Records from a data collection:
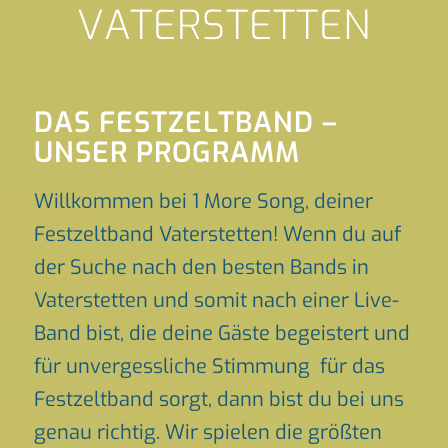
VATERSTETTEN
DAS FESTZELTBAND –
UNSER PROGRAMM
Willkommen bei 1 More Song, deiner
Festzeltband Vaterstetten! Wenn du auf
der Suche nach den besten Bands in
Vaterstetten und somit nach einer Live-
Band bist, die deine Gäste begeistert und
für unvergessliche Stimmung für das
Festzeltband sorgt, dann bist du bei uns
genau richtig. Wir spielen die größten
...
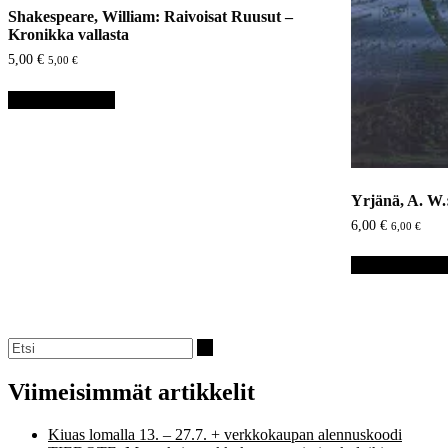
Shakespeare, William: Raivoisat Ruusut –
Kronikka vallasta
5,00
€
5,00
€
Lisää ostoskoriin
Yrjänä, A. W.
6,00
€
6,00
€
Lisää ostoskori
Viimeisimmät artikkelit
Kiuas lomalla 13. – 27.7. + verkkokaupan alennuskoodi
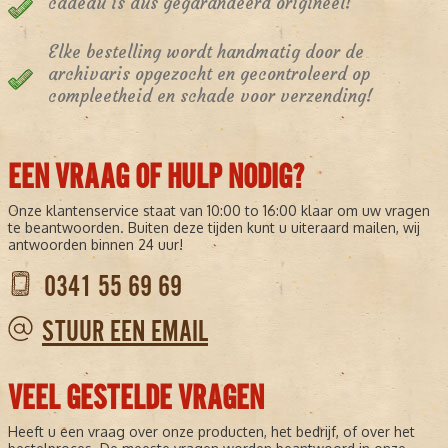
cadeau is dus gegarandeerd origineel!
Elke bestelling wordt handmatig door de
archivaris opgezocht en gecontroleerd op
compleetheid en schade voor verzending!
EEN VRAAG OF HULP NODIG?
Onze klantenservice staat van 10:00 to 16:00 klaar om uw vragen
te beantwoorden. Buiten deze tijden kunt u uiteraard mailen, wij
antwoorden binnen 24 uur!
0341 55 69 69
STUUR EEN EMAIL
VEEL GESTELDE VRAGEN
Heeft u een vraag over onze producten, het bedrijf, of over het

* INSTRUCTIONS TO FOLLOW
Look for the word "nach". Copy out every line of the data that has it.

* TASK RESPONSE
der Suche nach den besten Bands in
Vaterstetten und somit nach einer Live-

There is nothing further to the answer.